Two things seem to be incorrect:

  1. You say $\sigma$ is the variance, but then the probability function should be $p(x,\sigma)=\frac{1}{2\pi\sigma} \ e^{-x^2/(2\sigma)}$, which is not what you have. It is more usual to call $\sigma^2$ the variance, but then your variance for $y$ should have been $1+\sigma^2$, either way it's not correct.

  2. In the integral you cannot combine all three terms $H(x), H(y)$ and $H(x,y)$ with shared factor $p(y,1+\sigma)$, because $H(x,y)$ does not have that factor, it has instead $p(y-x,\sigma)$.

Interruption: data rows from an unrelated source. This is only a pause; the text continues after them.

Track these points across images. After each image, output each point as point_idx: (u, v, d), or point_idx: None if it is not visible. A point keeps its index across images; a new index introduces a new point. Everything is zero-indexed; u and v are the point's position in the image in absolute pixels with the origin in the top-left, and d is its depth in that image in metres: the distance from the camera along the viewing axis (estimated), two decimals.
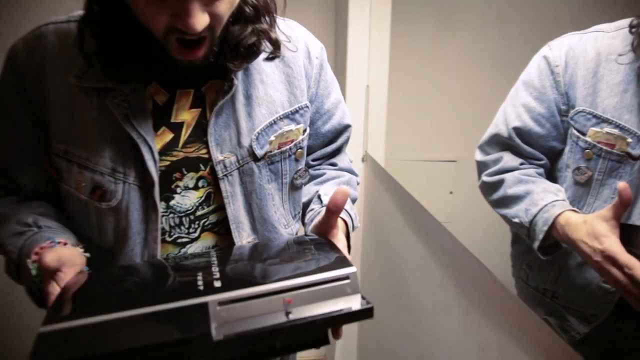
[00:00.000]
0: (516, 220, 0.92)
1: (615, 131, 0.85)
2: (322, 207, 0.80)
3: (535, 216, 0.88)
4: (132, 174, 0.70)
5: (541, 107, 0.94)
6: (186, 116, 0.72)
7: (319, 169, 0.92)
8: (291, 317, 0.49)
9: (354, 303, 0.51)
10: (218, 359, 0.49)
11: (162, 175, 0.71)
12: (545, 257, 0.89)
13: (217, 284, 0.51)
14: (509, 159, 0.98)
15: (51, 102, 0.70)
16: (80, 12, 0.68)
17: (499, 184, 0.98)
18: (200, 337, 0.46)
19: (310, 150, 0.89)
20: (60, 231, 0.71)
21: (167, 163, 0.72)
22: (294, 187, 0.82)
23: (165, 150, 0.71)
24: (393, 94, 1.71)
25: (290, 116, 0.78)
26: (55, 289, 0.58)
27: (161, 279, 0.59)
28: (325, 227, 0.67)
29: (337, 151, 0.93)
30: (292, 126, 0.78)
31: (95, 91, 0.69)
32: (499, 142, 1.00)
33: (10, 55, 0.71)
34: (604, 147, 0.86)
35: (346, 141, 0.94)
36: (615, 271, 0.72)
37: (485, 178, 1.01)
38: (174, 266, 0.63)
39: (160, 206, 0.72)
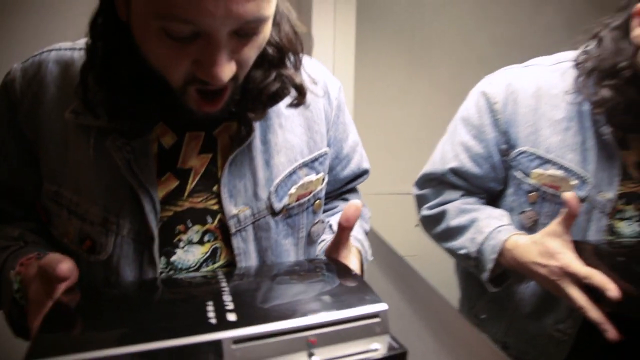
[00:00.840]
0: (463, 251, 0.88)
1: (559, 173, 0.82)
2: None
3: (482, 244, 0.84)
4: (127, 225, 0.61)
5: (479, 147, 0.90)
6: (195, 162, 0.64)
7: (330, 203, 0.86)
8: (315, 358, 0.44)
9: (383, 345, 0.46)
10: None
11: (163, 227, 0.63)
12: (495, 288, 0.86)
13: (232, 317, 0.44)
14: (449, 191, 0.94)
15: (45, 138, 0.62)
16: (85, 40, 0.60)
17: (440, 216, 0.93)
18: None
19: (326, 196, 0.81)
20: (50, 249, 0.62)
21: (170, 214, 0.63)
22: (311, 242, 0.75)
23: (168, 200, 0.63)
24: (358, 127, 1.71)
25: (310, 164, 0.71)
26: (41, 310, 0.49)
27: (165, 306, 0.51)
28: (338, 247, 0.62)
29: (351, 190, 0.88)
30: (313, 176, 0.71)
31: (93, 129, 0.61)
32: (435, 180, 0.96)
33: (6, 82, 0.64)
34: (549, 190, 0.83)
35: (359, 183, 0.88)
36: (574, 290, 0.69)
37: (425, 212, 0.97)
38: (178, 290, 0.55)
39: (160, 262, 0.63)
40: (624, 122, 0.79)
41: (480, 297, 0.96)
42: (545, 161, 0.83)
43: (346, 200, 0.86)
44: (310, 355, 0.44)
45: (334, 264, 0.60)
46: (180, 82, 0.54)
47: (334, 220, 0.78)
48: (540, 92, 0.84)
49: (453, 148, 0.93)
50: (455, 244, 0.89)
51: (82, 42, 0.63)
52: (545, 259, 0.72)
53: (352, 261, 0.63)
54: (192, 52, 0.51)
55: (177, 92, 0.56)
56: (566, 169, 0.81)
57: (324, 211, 0.82)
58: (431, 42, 1.94)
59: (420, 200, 0.99)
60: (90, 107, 0.59)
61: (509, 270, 0.83)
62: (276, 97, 0.64)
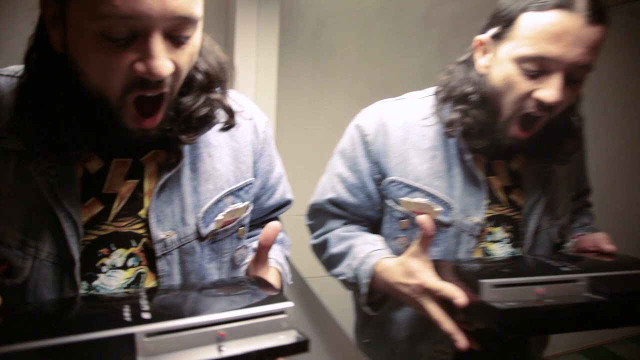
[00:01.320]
0: (342, 277, 0.91)
1: (425, 200, 0.86)
2: None
3: (357, 270, 0.87)
4: (46, 248, 0.61)
5: (354, 178, 0.93)
6: (121, 187, 0.65)
7: (254, 230, 0.88)
8: (224, 350, 0.48)
9: (289, 337, 0.52)
10: None
11: (86, 250, 0.63)
12: (373, 312, 0.90)
13: (146, 315, 0.48)
14: (331, 221, 0.98)
15: None
16: (13, 67, 0.60)
17: (324, 244, 0.97)
18: None
19: (251, 223, 0.84)
20: None
21: (93, 237, 0.64)
22: (234, 266, 0.77)
23: (92, 224, 0.63)
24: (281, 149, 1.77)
25: (236, 193, 0.74)
26: None
27: (83, 309, 0.53)
28: (257, 265, 0.66)
29: (274, 219, 0.90)
30: (239, 204, 0.75)
31: (14, 153, 0.60)
32: (318, 211, 1.00)
33: None
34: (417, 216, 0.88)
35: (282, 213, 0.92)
36: (431, 305, 0.72)
37: (312, 241, 1.01)
38: (97, 300, 0.57)
39: (81, 286, 0.63)
40: (483, 148, 0.85)
41: (367, 322, 1.00)
42: (413, 189, 0.87)
43: None
44: (220, 348, 0.48)
45: (253, 279, 0.65)
46: (119, 91, 0.55)
47: (256, 244, 0.82)
48: (409, 123, 0.89)
49: (330, 180, 0.97)
50: (336, 271, 0.93)
51: (10, 69, 0.64)
52: (406, 278, 0.76)
53: (270, 279, 0.67)
54: (130, 55, 0.53)
55: (114, 109, 0.57)
56: (432, 196, 0.86)
57: (248, 237, 0.84)
58: (347, 63, 2.05)
59: (310, 230, 1.03)
60: (21, 135, 0.59)
61: (386, 294, 0.86)
62: (206, 120, 0.67)
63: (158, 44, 0.53)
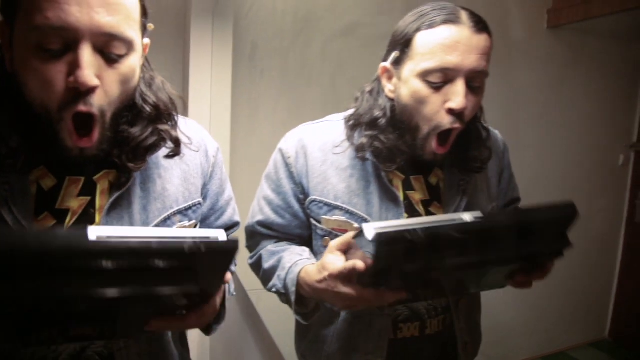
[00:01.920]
0: (274, 289, 0.93)
1: (344, 217, 0.90)
2: None
3: (285, 280, 0.89)
4: None
5: (279, 199, 0.96)
6: (73, 203, 0.70)
7: None
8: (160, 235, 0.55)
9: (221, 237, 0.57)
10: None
11: None
12: (306, 321, 0.92)
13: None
14: (264, 241, 1.01)
15: None
16: None
17: (259, 261, 1.00)
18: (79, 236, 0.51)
19: None
20: None
21: None
22: None
23: None
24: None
25: (183, 212, 0.79)
26: None
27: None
28: None
29: None
30: (185, 222, 0.79)
31: None
32: (251, 233, 1.04)
33: None
34: (339, 233, 0.89)
35: None
36: (345, 288, 0.74)
37: (249, 261, 1.05)
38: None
39: None
40: (400, 167, 0.90)
41: (304, 335, 1.03)
42: (332, 207, 0.91)
43: None
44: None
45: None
46: (56, 104, 0.61)
47: None
48: (327, 145, 0.93)
49: (258, 203, 1.01)
50: (270, 284, 0.95)
51: None
52: (320, 274, 0.78)
53: None
54: (63, 66, 0.60)
55: (54, 122, 0.62)
56: (350, 213, 0.90)
57: None
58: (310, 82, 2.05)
59: (248, 251, 1.06)
60: None
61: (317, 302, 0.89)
62: (153, 148, 0.73)
63: (86, 56, 0.60)
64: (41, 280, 0.53)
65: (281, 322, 1.16)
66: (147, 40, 0.72)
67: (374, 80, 0.95)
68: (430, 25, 0.82)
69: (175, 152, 0.76)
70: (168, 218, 0.77)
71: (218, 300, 0.70)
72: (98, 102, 0.63)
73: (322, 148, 0.94)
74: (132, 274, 0.55)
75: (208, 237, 0.56)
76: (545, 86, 2.58)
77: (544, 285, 0.90)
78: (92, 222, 0.71)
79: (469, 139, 0.92)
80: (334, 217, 0.91)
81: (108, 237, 0.52)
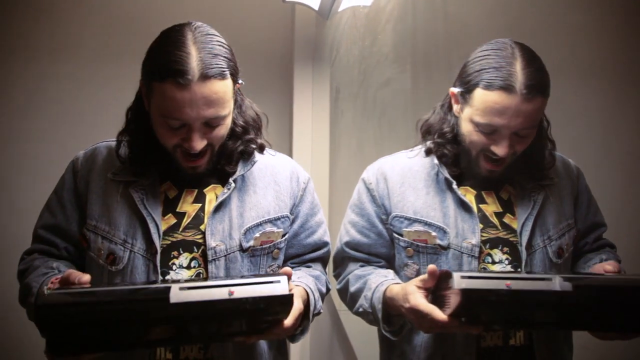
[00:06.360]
0: (361, 309, 1.02)
1: (423, 228, 1.00)
2: None
3: (371, 299, 0.97)
4: (138, 244, 0.91)
5: (363, 220, 1.08)
6: (188, 208, 0.95)
7: (296, 269, 1.06)
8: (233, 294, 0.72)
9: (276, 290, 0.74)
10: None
11: (163, 252, 0.91)
12: (395, 337, 0.99)
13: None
14: (350, 264, 1.10)
15: (92, 191, 0.95)
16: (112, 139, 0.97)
17: (345, 286, 1.09)
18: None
19: (292, 257, 1.06)
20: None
21: (168, 242, 0.92)
22: None
23: (168, 232, 0.92)
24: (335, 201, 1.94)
25: (273, 221, 0.99)
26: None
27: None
28: None
29: (315, 260, 1.09)
30: (274, 229, 0.99)
31: (122, 183, 0.94)
32: (340, 258, 1.13)
33: (72, 161, 1.00)
34: (420, 243, 1.00)
35: (323, 257, 1.10)
36: (423, 321, 0.85)
37: (337, 287, 1.14)
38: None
39: (159, 277, 0.90)
40: (472, 182, 1.01)
41: (391, 353, 1.08)
42: (412, 221, 1.02)
43: (309, 267, 1.08)
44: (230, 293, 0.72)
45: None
46: (171, 147, 0.89)
47: (294, 276, 1.01)
48: (404, 170, 1.07)
49: (344, 227, 1.12)
50: (356, 305, 1.04)
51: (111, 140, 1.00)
52: (403, 301, 0.88)
53: (294, 291, 0.86)
54: (180, 134, 0.87)
55: (172, 154, 0.90)
56: (428, 224, 1.00)
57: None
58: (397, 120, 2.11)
59: (335, 279, 1.15)
60: (120, 158, 0.94)
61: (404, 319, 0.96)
62: (244, 155, 0.98)
63: (196, 133, 0.86)
64: (132, 328, 0.72)
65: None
66: (240, 82, 0.94)
67: (446, 96, 1.06)
68: (487, 87, 0.90)
69: (261, 149, 1.00)
70: (260, 224, 0.97)
71: (291, 320, 0.83)
72: (204, 150, 0.89)
73: (400, 173, 1.06)
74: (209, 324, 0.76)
75: (271, 282, 0.76)
76: None
77: None
78: (202, 223, 0.94)
79: (532, 155, 1.00)
80: (414, 228, 1.01)
81: (186, 301, 0.71)
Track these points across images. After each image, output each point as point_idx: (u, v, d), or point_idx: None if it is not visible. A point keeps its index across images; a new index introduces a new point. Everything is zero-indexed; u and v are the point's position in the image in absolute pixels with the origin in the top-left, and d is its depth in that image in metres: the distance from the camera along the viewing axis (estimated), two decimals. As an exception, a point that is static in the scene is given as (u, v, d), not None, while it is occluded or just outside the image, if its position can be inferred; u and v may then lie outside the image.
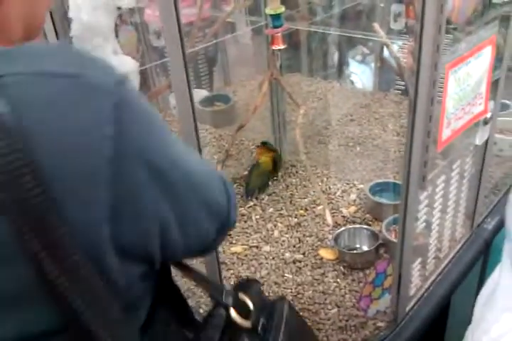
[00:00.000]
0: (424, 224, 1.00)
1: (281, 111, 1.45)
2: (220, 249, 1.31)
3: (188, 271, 0.59)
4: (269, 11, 1.21)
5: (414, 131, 0.75)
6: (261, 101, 1.19)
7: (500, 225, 1.32)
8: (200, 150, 0.82)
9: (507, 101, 1.61)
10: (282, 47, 1.24)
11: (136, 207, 0.42)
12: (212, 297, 0.58)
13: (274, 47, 1.25)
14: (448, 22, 0.69)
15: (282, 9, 1.20)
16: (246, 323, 0.54)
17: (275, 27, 1.23)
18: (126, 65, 1.33)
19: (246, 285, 0.62)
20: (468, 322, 1.60)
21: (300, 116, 1.14)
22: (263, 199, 1.44)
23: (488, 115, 0.95)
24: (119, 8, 1.17)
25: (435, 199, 0.98)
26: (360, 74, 1.98)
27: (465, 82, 0.80)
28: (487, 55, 0.86)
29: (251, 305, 0.56)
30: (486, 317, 0.70)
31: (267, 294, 1.17)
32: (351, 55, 1.95)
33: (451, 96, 0.77)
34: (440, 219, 1.05)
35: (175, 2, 0.67)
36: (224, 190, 0.52)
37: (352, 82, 1.97)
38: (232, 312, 0.54)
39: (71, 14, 1.11)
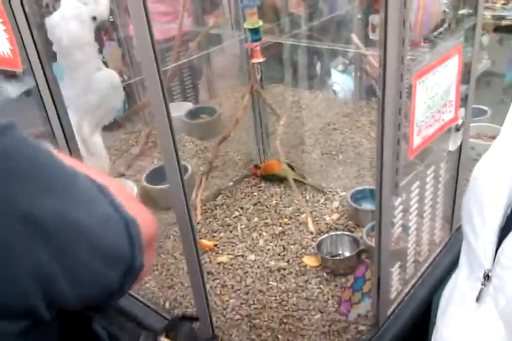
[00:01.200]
0: (400, 228, 1.02)
1: (264, 122, 1.48)
2: (206, 259, 1.34)
3: (107, 316, 0.57)
4: (247, 25, 1.24)
5: (384, 139, 0.78)
6: (242, 114, 1.22)
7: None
8: (178, 164, 0.84)
9: (485, 107, 1.65)
10: (261, 60, 1.28)
11: (6, 261, 0.41)
12: None
13: (253, 61, 1.28)
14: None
15: (260, 23, 1.23)
16: None
17: (254, 41, 1.26)
18: (110, 79, 1.35)
19: (176, 325, 0.61)
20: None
21: (281, 127, 1.17)
22: (248, 209, 1.46)
23: (460, 122, 0.98)
24: (94, 19, 1.19)
25: (411, 205, 1.01)
26: (342, 84, 2.02)
27: (433, 91, 0.83)
28: (454, 64, 0.90)
29: None
30: (446, 312, 0.73)
31: (251, 302, 1.19)
32: (333, 65, 1.99)
33: (420, 105, 0.80)
34: (417, 224, 1.07)
35: (147, 19, 0.70)
36: (125, 233, 0.48)
37: (334, 92, 2.01)
38: None
39: (49, 30, 1.14)
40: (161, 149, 0.85)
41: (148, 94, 0.78)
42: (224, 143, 1.49)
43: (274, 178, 1.54)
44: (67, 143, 1.08)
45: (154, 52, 0.72)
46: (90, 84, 1.24)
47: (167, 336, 0.59)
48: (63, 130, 1.06)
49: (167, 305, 1.24)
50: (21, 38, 0.97)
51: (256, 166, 1.56)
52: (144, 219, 0.52)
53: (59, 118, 1.04)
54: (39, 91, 1.02)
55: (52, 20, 1.17)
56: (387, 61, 0.73)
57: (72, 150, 1.09)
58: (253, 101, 1.41)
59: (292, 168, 1.51)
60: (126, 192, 0.56)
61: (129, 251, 0.48)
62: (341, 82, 2.03)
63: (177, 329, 0.60)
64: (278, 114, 1.20)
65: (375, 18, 1.68)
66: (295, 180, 1.47)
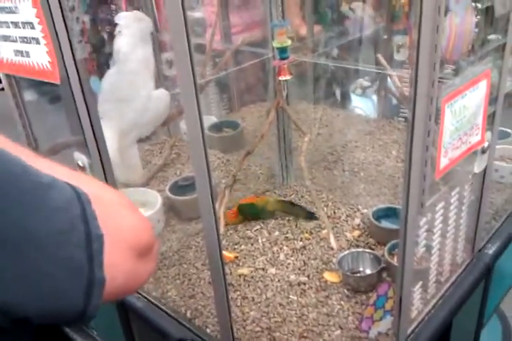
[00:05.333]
0: (424, 248, 1.03)
1: (288, 138, 1.51)
2: (227, 270, 1.35)
3: None
4: (276, 44, 1.27)
5: (412, 160, 0.80)
6: (267, 129, 1.25)
7: (502, 250, 1.36)
8: (209, 175, 0.86)
9: (508, 130, 1.66)
10: (288, 77, 1.31)
11: None
12: None
13: (280, 78, 1.31)
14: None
15: (288, 43, 1.26)
16: None
17: (282, 59, 1.29)
18: (166, 98, 1.39)
19: None
20: (470, 345, 1.61)
21: (305, 143, 1.19)
22: (269, 223, 1.48)
23: (486, 144, 1.00)
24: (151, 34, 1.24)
25: (435, 225, 1.02)
26: (363, 106, 2.05)
27: (461, 114, 0.85)
28: (482, 88, 0.92)
29: None
30: None
31: (272, 315, 1.21)
32: (351, 89, 2.01)
33: (448, 127, 0.82)
34: (440, 244, 1.08)
35: (187, 34, 0.73)
36: (85, 246, 0.48)
37: (356, 110, 2.03)
38: None
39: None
40: (192, 160, 0.88)
41: (184, 107, 0.81)
42: (246, 157, 1.51)
43: (256, 210, 1.49)
44: (99, 153, 1.11)
45: (192, 65, 0.75)
46: (148, 102, 1.28)
47: None
48: (96, 141, 1.09)
49: (188, 314, 1.26)
50: (61, 51, 1.01)
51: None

If - to avoid confusion - we call the variance $\nu$ and also add the missing minus sign in front, we get: $$p(x,\nu)=\frac{1}{2\pi\nu} \ e^{-x^2/(2\nu)}$$ $$H(x)=-\int_{-\infty}^{\infty} \ p(x,1) \log p(x,1) \ dx $$ $$H(y)=-\int_{-\infty}^{\infty} \ p(y,1+\nu) \log p(y,1+\nu)\ dy$$

$$H(x,y)=-\int_{-\infty}^{\infty}\int_{-\infty}^{\infty} \ p(x,1)\ p(y-x,\nu) \log(\ p(x,1)\ p(y-x,\nu)\ ) \ dx\ dy$$ and the total channel capacity $H(x) + H(y) - H(x,y)$ becomes, when simplified: $$C= \int_{-\infty}^{\infty}\int_{-\infty}^{\infty} \ p(x,1)\ {\large\{} -p(y,1+\nu) \ \log (\ p(x,1) \ p(y,1+\nu)\ )\ + $$ $$ \ \ \ \ \ \ \ \ \ \ \ \ \ \ \ \ \ \ \ \ \ \ \ +\ p(y-x,\nu) \log(\ p(x,1)\ p(y-x,\nu)\ ) {\large\}} \ dx\ dy $$ which evaluates nicely to: $$ C = \frac{\small 1}{\small 2} \log(1+1/\nu) = \frac{\small 1}{\small 2} \log(1+1/\sigma^2) $$ For $\sigma=1/64$ that gives $C=4.16$ nats, which is about 6 bits.

PS: I don't really see an advantage in combining the three terms; the three seperate integrals for $H(x), H(y)$ and $H(x,y)$ are all convergent by themselves and are more clear to read!